Leônidas Oliveira fala sobre futuro do turismo e cultura em Minas Gerais

Para novo secretário estadual, fato de ficarmos momentaneamente voltados 'para o nosso quintal' pode impulsionar a economia local


postado em 10/06/2020 17:14 / atualizado em 17/06/2020 15:24

Leônidas Oliveira:
Leônidas Oliveira: "É muito importante buscar parceiros, seja nos municípios seja no governo federal ou no empresariado. Precisamos entender que se não unirmos forças não vamos conseguir passar por essa crise" (foto: Arquivo pessoal)

Quando concedeu esta entrevista a Encontro, poucos dias depois de assumir a Secretaria de Cultura e Turismo de Minas Gerais, o arquiteto e urbanista Leônidas Oliveira se emocionou. Ao lembrar da música Pátria Minas, de Marcus Viana, que começa com a declaração “Pátria é o fundo do meu quintal / É Broa de Milho / E o gosto de um bom café”, sua voz chegou a ficar embargada. “Acho que nunca ouvi essa música sem ter chorado”, conta. E a canção que exalta as maravilhas mineiras nunca esteve tão atual. Afinal, o isolamento social imposto pela pandemia do novo coronavírus fez com que os mineiros olhassem ainda mais para as belezas de seu estado, ainda que da janela de suas casas. “Nesse momento primoroso em que estamos todos no fundinho do nosso quintal, lembro que o quintal é o nosso mundo, onde nos sentimos mais protegidos, como disse Mário Quintana”, afirma Leônidas.

 

Depois de passar pela Belotur e pela Fundação Municipal de Cultura - onde foi responsável pela campanha vitoriosa para que o conjunto arquitetônico da Pampulha recebesse da Unesco o título de Patrimônio Cultural da Humanidade -, pela Empresa Brasileira de Turismo (Embratur) e pela Fundação Nacional de Artes (Funarte), esse mineiro de São Gotardo chega ao governo de Romeu Zema (Novo) ciente de que o turismo e a cultura locais devem ser fortemente impactados no pós-pandemia. E esse impacto tem tudo para ser positivo. Especialistas concordam que o primeiro turismo a se reerguer quando o isolamento for relaxado deve ser o local. Viagens de avião e, principalmente, para o exterior ficarão mais restritas. Fazer com que Minas esteja no radar dos brasileiros, principalmente os que moram em estados próximos, é um dos desafios de Leônidas. “Minas conquista pelo brando, pelo leve... Aproveito para fazer esse chamamento: que as pessoas despertem para esse amor à pátria.” Como diz a canção que costuma arrancar lágrimas do novo secretário: “Se o mundo é grande demais / Sou carro de boi / Sou canção e paz / Sou caminho entre a terra e o céu / Sou Minas Gerais”.

 

Encontro - No governo municipal, você já trabalhou na Belotur e na Fundação Municipal de Cultura.
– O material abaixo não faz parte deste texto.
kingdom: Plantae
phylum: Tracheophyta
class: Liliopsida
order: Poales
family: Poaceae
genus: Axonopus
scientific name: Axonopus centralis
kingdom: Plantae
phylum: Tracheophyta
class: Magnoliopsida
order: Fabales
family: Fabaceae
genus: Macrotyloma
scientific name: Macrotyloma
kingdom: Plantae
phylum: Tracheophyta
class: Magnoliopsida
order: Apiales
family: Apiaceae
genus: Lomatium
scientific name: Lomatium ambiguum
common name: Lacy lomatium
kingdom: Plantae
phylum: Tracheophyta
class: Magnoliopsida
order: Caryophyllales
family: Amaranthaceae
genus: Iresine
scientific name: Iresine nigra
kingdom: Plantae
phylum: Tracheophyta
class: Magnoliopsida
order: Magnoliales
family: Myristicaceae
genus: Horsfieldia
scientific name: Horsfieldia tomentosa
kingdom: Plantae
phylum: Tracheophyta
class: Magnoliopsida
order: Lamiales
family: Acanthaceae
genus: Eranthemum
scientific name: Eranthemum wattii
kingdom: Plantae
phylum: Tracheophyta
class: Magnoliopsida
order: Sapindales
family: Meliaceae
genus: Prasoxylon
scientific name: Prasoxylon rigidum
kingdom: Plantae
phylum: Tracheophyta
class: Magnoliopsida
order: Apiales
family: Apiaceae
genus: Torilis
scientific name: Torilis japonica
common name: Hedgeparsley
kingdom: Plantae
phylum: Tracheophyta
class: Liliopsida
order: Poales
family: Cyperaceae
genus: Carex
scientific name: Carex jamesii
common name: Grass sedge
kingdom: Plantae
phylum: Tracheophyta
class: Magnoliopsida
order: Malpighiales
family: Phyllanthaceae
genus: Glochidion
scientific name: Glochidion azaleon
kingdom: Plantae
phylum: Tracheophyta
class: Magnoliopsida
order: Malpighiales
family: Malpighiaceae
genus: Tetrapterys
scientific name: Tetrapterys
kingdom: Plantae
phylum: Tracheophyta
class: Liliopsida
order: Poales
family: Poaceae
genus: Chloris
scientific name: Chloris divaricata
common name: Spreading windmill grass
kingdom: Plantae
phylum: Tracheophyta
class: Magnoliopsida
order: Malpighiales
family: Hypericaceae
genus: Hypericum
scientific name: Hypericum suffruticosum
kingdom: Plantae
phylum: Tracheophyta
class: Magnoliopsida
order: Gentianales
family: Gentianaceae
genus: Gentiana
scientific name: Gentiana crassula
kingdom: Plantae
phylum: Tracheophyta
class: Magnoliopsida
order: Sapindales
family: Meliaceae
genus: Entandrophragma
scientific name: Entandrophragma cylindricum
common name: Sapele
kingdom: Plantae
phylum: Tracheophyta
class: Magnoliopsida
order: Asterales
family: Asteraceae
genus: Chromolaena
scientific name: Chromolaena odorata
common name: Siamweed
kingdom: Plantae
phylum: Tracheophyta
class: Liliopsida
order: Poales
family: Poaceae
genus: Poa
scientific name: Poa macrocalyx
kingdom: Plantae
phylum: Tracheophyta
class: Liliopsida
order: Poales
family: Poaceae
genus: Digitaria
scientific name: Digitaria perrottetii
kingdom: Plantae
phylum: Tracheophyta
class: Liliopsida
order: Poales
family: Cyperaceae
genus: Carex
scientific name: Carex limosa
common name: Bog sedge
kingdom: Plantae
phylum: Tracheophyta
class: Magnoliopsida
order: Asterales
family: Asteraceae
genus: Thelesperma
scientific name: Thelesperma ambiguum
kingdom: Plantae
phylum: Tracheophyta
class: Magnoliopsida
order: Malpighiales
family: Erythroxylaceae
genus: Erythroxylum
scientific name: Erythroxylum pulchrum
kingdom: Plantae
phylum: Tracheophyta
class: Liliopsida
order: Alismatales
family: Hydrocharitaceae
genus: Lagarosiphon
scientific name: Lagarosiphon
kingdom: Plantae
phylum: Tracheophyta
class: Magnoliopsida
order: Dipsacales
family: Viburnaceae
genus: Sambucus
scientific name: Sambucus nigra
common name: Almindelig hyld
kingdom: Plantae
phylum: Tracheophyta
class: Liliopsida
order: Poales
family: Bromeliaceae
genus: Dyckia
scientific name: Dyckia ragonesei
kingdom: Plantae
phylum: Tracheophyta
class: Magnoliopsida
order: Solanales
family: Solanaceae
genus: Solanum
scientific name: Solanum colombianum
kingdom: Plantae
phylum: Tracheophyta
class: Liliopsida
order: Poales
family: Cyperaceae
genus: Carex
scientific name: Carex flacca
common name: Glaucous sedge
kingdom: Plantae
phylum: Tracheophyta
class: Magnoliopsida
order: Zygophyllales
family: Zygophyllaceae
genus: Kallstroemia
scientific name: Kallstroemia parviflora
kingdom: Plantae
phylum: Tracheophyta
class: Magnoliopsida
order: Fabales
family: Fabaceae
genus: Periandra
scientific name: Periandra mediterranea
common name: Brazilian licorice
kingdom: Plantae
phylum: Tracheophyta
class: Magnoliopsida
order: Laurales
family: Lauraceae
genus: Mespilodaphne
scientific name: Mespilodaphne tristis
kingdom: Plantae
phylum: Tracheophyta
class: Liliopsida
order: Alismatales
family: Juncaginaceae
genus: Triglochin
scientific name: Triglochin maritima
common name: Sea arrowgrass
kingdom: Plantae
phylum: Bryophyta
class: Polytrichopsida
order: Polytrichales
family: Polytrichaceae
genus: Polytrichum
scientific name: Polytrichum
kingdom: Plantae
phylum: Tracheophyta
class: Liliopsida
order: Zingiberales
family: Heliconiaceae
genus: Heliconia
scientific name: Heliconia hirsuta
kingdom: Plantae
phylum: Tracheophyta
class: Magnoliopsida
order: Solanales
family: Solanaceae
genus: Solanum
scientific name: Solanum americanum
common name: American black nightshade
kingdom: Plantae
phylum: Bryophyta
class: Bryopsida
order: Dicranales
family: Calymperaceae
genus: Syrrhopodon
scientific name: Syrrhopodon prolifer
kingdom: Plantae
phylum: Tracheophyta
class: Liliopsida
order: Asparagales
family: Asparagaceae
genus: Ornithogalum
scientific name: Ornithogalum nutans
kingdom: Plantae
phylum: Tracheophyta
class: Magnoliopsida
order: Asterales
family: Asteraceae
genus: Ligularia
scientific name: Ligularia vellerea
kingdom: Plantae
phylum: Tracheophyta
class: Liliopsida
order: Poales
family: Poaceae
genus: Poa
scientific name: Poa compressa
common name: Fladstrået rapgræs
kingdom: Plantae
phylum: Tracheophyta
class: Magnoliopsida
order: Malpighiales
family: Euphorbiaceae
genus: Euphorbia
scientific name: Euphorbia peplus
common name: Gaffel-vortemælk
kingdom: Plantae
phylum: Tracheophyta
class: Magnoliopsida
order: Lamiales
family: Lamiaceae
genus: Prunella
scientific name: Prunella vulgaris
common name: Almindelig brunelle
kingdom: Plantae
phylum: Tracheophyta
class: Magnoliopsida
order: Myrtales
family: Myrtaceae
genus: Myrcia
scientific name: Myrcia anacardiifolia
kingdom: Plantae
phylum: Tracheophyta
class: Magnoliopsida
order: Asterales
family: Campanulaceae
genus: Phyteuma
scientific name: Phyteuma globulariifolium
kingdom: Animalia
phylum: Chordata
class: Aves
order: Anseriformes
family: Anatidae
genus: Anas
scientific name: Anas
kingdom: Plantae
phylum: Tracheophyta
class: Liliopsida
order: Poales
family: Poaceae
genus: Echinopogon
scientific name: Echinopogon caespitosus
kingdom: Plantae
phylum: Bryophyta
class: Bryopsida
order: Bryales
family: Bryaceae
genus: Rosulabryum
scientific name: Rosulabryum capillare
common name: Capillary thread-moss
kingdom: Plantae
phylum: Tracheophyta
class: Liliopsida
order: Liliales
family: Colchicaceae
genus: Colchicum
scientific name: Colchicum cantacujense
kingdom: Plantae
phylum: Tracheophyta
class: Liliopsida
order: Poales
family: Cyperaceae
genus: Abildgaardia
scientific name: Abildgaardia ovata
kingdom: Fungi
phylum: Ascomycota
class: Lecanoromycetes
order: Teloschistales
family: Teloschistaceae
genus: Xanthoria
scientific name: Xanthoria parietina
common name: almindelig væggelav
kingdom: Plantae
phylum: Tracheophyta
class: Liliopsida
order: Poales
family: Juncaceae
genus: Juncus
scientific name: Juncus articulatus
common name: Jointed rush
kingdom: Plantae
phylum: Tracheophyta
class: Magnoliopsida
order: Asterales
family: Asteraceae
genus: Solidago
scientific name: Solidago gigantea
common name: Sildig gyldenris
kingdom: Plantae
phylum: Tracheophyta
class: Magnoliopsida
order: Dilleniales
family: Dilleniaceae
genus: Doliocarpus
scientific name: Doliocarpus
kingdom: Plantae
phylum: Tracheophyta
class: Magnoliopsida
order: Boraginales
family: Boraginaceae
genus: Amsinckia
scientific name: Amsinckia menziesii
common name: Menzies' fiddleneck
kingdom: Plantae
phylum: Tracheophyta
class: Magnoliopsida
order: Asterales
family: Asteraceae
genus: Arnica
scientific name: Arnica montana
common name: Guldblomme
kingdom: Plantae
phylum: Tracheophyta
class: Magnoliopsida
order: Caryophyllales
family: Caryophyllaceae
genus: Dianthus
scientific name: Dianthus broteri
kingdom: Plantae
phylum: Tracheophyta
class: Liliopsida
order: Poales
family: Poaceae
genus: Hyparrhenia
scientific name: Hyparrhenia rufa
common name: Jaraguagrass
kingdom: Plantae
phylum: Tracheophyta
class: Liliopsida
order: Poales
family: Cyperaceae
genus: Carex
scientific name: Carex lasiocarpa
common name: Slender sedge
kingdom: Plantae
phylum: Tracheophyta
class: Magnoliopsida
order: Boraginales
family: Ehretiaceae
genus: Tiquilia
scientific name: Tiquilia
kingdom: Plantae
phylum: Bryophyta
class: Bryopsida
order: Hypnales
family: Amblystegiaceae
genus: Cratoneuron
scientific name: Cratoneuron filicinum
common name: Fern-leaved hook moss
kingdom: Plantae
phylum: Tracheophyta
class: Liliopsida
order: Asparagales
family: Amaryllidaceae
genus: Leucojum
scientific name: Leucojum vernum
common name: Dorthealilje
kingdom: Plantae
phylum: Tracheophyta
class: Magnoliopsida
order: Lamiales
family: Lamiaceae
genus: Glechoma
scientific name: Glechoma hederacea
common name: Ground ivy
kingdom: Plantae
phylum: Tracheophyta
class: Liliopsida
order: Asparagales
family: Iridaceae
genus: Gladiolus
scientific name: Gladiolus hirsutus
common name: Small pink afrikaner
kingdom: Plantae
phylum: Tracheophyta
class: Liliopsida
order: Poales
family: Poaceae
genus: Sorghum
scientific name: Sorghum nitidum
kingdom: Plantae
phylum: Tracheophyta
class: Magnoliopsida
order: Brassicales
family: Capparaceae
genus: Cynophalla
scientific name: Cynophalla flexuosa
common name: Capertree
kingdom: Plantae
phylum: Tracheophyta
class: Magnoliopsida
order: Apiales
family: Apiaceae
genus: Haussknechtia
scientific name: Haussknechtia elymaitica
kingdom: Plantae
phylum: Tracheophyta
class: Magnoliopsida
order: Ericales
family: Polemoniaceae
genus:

No governo federal, na Embratur e depois na Funarte. Como essa experiência pode ajudar Minas Gerais?

 

Leônidas Oliveira - Uma frase me acompanha há muitos anos é “Faça uso e serás mestre”. Ou seja: treina naquilo que quer fazer para ficar bom. Ao aprender fazendo, você adquire experiência. Desde o início da minha carreira eu desejava trabalhar nas três esferas. Quando estava na Fundação Municipal de Cultura eu me ressentia de saber como Brasília funcionava. Era uma realidade muito distante. Queria ter um contato mais próximo com o governo federal, que é onde está a maior parte dos recursos. A experiência na Embratur me deu também uma visão internacional do turismo. E a Funarte... bem, a Funarte é um sonho. Sempre tive muita admiração pela Funarte, sobretudo em como ela é desburocratizada em relação ao fomento. Seus editais, claros e diretos, conseguem atingir uma diversidade muito grande de pessoas em todo o território nacional. Essa experiência vai me ajudar a aprimorar os editais de fomento que temos, para dar acesso a pessoas que não tem condições de fazer um projeto tão claro quanto o de alguém que já está inserido no mercado. Já o município tinha me dado outra visão, principalmente na gestão do Márcio Lacerda, que foi o entendimento aprofundado da cultura como vetor de desenvolvimento econômico. E também de trabalhar com um modelo de gestão de metas e resultados. Perseguir metas é muito importante e isso precisa evoluir no governo federal. No município, tínhamos 40 metas. Conseguimos cumprir 39.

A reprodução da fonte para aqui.